During her second year at the Clinton School, she went to Tuscany to work with Scott McGehee, uncle of Little Rock chef Scott McGehee, in a performing arts school. She helped the school with strategic planning for a Crisis Arts festival, which brought in artists whose work spoke to a crisis of some sort -- political, personal or economic.

"It was quite the summer. You know, when you stay someplace long enough, you start to really get a sense of what it feels like to live there, not visit there? I loved checking out the different grocery stores and things," she says.

Fleming's husband, Shannon, is chief strategy officer for a company that owns nursing homes now, but he used to be a fundraiser, too.

He worked for Philander Smith College when they met in 2009 at an event dedicated to Philander alumni and donors at the Rep, while Fleming was director of development and marketing.

"We had to go out on stage together and I welcomed everyone on behalf of the Rep and then I said, 'Now I'll turn it over to Dr. Fleming with Philander," she says.

She joined the Rotary Club shortly after that, and her introduction to the members said she loves reading, theater and happy hour. Shannon Fleming, heeding those words, called later to ask her to join him at happy hour.

They were married five years ago in the little chapel on the Philander Smith campus.

Scott Carter, public affairs and creative economy adviser for the city of Little Rock and staff liaison to the city's Arts and Cultures Commission, was at their wedding and remembers how the couple went around the room and shared something meaningful about each guest.

"We all kind of felt like we knew each other even though many of us we were from different facets of the lives.
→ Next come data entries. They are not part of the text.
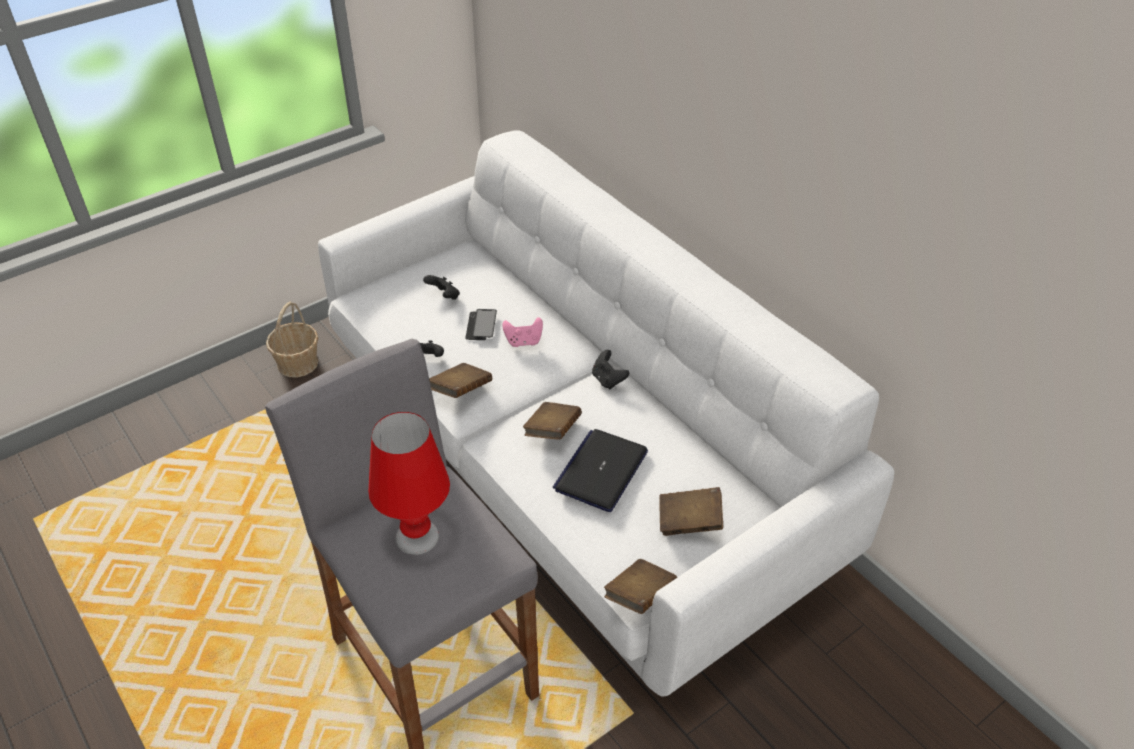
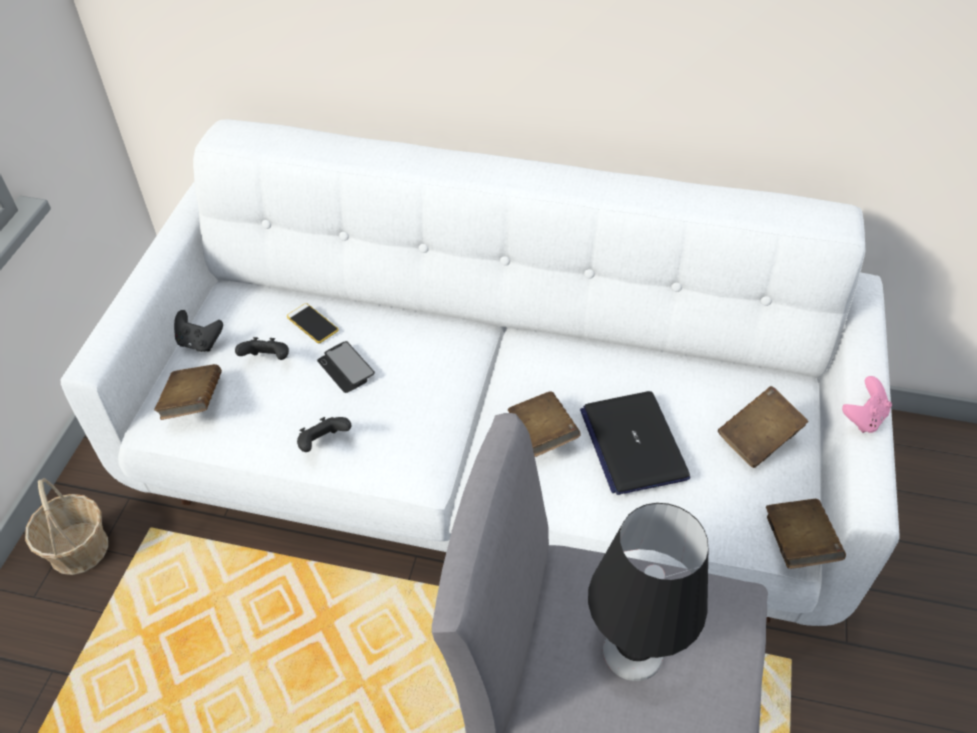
camera: 40 degrees left, 5 degrees up
(417, 536) = (633, 650): red table lamp -> black table lamp
(460, 391) = (401, 454): brown book -> brown book (193, 403)
(490, 290) = (312, 324): none -> phone
(523, 341) = (408, 358): pink game controller -> pink game controller (863, 418)
(608, 380) = (531, 347): black game controller -> black game controller (200, 342)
That's just who she is," Carter says. "She certainly is an enthusiastic person who is really focused on building connections and I guess I sort of used that bad pun intentionally given her new position."

Fleming, who just turned 60, is looking forward to doing all she can to help people through Habitat.

"One reason Habitat hired me, I think, is because of the fundraising experience, and they need that," she says. "But one thing I've realized there is there is no better way to serve an organization you care about than by raising money for it."

Fleming thinks the Habitat position might be her last before retirement, though that milestone is still years away. She's not sure what she will do when she's done.

"We've joked about opening a vintage motel down in Gulf Shores," Fleming says. "You know how throwbacks to the old motels are kind of coming back? With a free happy hour every afternoon and a bloody Mary bar in the morning for our guests. It is fun to think about."